*SUPPLIED DATA*

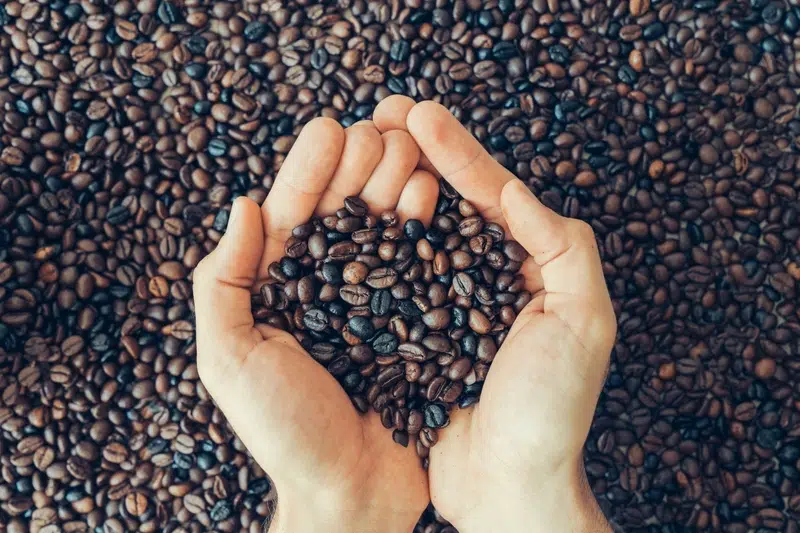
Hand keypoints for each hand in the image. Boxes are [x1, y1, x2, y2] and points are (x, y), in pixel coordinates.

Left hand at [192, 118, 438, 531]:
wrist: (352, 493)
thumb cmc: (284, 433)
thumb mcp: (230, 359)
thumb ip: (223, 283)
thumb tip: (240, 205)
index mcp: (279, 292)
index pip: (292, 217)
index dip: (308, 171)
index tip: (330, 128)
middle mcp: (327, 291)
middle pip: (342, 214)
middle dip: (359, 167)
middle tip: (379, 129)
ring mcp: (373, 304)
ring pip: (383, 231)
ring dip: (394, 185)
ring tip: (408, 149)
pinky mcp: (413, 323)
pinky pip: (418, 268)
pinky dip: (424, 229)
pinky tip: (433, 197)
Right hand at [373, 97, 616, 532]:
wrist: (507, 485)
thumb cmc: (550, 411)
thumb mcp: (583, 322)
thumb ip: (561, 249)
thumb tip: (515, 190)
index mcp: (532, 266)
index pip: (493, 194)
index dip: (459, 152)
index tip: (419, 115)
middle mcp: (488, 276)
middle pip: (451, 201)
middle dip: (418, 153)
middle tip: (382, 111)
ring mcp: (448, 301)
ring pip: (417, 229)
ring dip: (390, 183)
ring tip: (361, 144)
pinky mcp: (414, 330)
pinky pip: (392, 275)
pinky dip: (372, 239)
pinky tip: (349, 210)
==
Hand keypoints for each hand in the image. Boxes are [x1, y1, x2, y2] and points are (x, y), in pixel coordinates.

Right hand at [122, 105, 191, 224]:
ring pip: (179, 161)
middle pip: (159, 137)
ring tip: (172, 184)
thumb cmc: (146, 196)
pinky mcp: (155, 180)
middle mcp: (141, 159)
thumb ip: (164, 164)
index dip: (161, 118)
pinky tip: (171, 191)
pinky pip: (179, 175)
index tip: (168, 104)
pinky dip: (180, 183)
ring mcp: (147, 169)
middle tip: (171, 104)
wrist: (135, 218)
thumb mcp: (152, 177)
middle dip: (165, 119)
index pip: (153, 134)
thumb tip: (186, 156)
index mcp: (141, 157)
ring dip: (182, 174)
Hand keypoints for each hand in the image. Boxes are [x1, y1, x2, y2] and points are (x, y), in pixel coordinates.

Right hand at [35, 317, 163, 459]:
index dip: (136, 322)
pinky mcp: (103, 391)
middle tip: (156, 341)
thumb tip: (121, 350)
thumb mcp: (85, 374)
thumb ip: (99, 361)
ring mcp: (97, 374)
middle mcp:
* * *
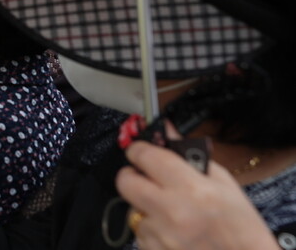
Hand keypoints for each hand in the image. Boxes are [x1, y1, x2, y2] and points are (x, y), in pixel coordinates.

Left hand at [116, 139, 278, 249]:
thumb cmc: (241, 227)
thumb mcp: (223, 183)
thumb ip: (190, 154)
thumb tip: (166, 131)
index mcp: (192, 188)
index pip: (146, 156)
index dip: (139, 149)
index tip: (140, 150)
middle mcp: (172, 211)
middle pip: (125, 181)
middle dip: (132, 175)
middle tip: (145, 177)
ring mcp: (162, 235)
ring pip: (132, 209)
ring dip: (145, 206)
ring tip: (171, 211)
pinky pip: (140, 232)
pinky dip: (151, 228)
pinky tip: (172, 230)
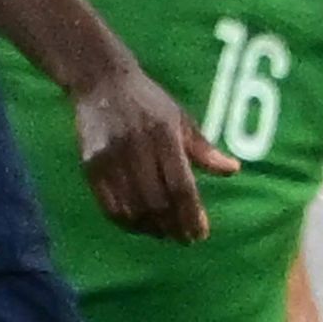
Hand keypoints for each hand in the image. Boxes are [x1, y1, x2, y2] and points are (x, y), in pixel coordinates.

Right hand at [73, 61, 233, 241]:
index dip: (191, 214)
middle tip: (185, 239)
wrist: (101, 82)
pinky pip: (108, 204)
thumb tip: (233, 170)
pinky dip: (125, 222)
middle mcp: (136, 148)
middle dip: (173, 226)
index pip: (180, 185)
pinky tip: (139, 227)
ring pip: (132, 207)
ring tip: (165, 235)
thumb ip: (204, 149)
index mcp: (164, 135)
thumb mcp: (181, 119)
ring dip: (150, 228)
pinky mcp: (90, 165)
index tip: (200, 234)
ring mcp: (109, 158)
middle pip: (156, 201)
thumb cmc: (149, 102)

*WHAT YOU NEED TO DO*
Retype exactly, and only, the lines above from the one where "pinky mcp: (413, 323)" occurs up to and including the one where "pinky tip: (349, 210)" occurs.

*ANSWER TO THE PROBLEM*
pinky mcp: (413, 323)
pinky pip: (418, 268)
pinky dip: (424, 229)
pinky tip: (433, 197)
Right hand at [373, 97, 616, 532]:
wrist: (507, 485)
thumb cmc: (550, 411)
thumb mcp: (583, 322)
thumb ip: (561, 249)
thumb tip: (515, 190)
index mcp: (532, 266)
index pip: (493, 194)
index dip: (459, 152)
index tip: (419, 115)
middle mcp: (488, 276)
middle pip: (451, 201)
middle dip: (418, 153)
middle tip: (382, 111)
ring mcp: (448, 301)
ring pip: (417, 229)
ring dip: (390, 183)
ring tip: (361, 144)
pinky mcp: (414, 330)
pinky pip: (392, 275)
pinky dip: (372, 239)
pinky tip: (349, 210)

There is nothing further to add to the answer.